No obstante, el sistema continúa en expansión: en la última década, las provincias crearon en promedio 25,6 institutos por año.
Mientras que en Argentina hay 34 institutos de formación de docente por cada millón de habitantes, en Chile y México hay tan solo son 4 por millón, en Colombia hay 2,3, en Estados Unidos hay 3,6 y en Francia mucho menos: tan solo 0,5 por millón.
Los datos se desprenden de un nuevo informe del Observatorio Argentinos por la Educación. Allí se ve que entre 2009 y 2018 la cantidad de unidades de formación docente se aumentó un 17,7%: pasó de 1.298 a 1.528.
Los 1.528 institutos podrían ser motivo de orgullo, por tratarse de un sistema amplio y diverso, si no fuera por los problemas evidentes para controlar su calidad.
En una entrevista con Infobae, Guillermo Jaim Etcheverry, presidente de la Academia Nacional de Educación, había planteado justamente eso: “Es un disparate la cantidad de profesorados que tenemos.
¿Cómo se puede controlar la calidad de eso? Los países desarrollados tienen 30, 40, 50 como máximo. Hay que volver a valorar la carrera docente y eso se manifiesta también con mayores exigencias al ingreso”.
Mariano Palamidessi, profesor universitario y director de la Unidad de Coordinación del Sistema de Formación Docente porteño, señaló que la expansión comenzó ya a fines de la década del ‘60.
“Fue la respuesta no planificada a la decisión de llevar la formación de maestros desde las Escuelas Normales hacia la educación superior no universitaria.
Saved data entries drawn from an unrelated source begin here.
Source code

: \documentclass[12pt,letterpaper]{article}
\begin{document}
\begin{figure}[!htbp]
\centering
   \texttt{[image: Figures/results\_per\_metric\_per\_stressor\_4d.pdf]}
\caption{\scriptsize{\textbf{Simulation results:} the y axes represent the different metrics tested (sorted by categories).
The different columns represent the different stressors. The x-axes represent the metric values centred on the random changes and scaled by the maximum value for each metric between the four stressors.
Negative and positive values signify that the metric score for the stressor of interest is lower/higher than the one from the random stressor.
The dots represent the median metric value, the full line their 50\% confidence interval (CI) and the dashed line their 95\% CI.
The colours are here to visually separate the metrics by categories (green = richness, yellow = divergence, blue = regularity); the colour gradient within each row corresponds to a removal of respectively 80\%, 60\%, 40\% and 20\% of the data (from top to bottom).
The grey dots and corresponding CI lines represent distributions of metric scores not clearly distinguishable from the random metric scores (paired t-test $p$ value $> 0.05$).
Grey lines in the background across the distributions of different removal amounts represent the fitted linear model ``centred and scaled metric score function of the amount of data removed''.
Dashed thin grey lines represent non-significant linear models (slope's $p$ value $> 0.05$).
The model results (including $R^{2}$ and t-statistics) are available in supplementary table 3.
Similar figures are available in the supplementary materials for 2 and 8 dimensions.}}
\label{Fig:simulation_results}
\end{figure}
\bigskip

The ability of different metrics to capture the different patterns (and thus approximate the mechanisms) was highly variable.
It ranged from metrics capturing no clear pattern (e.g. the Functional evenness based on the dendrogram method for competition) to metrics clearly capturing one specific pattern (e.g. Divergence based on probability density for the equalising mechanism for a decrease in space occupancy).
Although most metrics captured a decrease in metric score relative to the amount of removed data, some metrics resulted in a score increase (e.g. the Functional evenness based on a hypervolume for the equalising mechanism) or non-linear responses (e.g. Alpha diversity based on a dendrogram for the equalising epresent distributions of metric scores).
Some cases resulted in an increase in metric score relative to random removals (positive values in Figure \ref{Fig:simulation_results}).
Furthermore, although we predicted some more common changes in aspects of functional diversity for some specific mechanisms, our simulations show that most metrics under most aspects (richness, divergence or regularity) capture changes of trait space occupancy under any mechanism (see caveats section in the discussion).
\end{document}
Es una tendencia de largo plazo que no ha respondido a ningún tipo de decisión centralizada o coordinada sostenida en el tiempo”, indicó.
Del mismo modo, agregó: “El cambio del modelo formativo e institucional dio paso a un juego creciente y poco coordinado de actores estatales subnacionales (gobernadores, intendentes, legisladores en distintos niveles del Estado) y privados (confesionales y laicos, de diverso tipo) en la atención de demandas y en la creación de instituciones”.
Al respecto, Cecilia Veleda, directora del Instituto Nacional de Formación Docente, explicó: “Los institutos dependen de las provincias y son ellas las que los crean.
Más allá de que Nación no tiene ninguna atribución, es clave garantizar condiciones de calidad en los institutos, tanto en la infraestructura, como en el equipamiento y la formación de los formadores. Y en muchos casos la expansión del sistema entra en tensión con este objetivo”.